Treatment: don't forget the basics

Remove/correct the underlying cause.
Monitor and address complications (electrolyte disturbances, compartment syndrome).
Involve nephrology early.

What volume of resuscitation fluid?

From the review:

IVF should be administered rapidly as an initial bolus...
Large amounts of IVF within the first 24 h are associated with improved outcomes.1 No specific rate of infusion or target urine output has been demonstrated to be superior to another. For the first 24 h after presentation, as little as 3 L to as much as 24 L have been administered effectively. A target of 6 to 12 L within 24 h is a reasonable goal, as long as complications from volume overload can be avoided.

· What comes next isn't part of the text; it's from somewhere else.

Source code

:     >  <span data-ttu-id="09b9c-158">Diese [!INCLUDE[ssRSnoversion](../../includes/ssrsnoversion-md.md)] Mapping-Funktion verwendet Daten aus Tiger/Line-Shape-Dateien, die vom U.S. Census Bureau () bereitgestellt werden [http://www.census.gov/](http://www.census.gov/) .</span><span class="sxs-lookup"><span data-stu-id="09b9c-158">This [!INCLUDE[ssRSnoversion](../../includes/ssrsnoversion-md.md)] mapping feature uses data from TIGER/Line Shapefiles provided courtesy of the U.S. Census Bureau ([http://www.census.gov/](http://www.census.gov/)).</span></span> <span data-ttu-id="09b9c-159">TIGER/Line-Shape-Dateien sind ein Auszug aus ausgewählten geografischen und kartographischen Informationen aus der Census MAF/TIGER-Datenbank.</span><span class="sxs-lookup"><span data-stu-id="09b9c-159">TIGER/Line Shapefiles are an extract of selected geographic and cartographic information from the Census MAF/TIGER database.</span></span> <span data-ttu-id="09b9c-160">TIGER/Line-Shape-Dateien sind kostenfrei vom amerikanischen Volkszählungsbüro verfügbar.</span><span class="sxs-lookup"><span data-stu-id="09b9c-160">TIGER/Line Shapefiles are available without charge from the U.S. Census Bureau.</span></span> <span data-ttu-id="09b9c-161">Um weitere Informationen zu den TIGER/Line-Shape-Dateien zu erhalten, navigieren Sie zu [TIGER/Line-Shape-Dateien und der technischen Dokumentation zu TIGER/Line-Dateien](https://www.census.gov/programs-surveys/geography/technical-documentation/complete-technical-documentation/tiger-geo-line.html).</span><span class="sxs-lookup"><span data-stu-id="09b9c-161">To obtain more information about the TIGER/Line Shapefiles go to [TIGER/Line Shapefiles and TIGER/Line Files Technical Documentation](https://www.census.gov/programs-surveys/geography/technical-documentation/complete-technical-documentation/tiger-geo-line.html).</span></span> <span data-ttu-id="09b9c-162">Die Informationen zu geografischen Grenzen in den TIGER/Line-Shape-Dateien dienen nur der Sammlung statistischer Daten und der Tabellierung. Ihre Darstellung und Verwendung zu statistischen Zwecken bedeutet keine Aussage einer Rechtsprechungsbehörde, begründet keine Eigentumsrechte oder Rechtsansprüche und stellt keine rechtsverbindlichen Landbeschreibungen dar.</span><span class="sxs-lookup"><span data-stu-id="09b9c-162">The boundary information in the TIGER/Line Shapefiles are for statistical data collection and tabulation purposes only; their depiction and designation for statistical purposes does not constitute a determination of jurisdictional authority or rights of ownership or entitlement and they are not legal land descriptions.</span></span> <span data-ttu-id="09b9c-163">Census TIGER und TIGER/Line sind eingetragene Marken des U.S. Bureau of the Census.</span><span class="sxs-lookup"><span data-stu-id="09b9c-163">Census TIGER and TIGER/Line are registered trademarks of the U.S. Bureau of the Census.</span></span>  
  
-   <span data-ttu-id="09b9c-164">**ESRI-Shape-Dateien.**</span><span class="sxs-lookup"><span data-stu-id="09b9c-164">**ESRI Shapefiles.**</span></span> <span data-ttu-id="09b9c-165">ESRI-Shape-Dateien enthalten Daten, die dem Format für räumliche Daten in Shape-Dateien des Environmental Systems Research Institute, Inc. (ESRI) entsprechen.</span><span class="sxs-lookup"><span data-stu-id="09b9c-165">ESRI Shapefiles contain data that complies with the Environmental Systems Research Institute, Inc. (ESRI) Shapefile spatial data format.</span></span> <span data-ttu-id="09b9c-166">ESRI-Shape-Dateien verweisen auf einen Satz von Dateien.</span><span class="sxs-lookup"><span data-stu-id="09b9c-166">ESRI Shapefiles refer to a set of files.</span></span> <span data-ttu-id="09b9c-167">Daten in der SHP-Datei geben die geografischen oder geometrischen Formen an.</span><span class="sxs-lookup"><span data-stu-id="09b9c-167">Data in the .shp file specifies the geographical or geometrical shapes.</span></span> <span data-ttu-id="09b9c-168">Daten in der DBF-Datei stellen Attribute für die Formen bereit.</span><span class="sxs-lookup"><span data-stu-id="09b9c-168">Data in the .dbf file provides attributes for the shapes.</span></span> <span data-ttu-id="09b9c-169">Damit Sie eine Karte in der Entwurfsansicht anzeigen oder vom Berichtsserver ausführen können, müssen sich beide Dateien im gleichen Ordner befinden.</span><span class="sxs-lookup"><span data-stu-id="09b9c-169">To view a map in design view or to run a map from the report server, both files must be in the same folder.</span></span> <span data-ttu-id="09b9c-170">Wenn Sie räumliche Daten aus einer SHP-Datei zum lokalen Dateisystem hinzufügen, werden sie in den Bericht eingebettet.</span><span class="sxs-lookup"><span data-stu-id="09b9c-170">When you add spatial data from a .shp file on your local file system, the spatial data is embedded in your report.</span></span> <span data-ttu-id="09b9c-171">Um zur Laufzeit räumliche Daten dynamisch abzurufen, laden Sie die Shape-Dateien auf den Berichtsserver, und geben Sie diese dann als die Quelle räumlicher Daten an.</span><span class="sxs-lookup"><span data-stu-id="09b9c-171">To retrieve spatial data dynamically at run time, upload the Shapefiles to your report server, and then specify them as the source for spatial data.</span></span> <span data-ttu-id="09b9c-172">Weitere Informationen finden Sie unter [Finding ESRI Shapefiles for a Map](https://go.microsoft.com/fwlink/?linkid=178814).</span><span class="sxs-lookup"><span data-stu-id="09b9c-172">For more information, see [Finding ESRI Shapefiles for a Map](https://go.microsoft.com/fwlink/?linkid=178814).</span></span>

What type of resuscitation fluid?

It has been debated whether normal saline or Ringers lactate is better but there is no high quality evidence to suggest one over the other.

What about bicarb and urinary alkalinization?

This approach has been suggested in some publications but high quality evidence in support of it is lacking.

Is there a role for diuretics (loop or mannitol)?

The review mentions the option of using loop diuretics to maintain urine flow but, absent high quality evidence, makes no strong recommendation.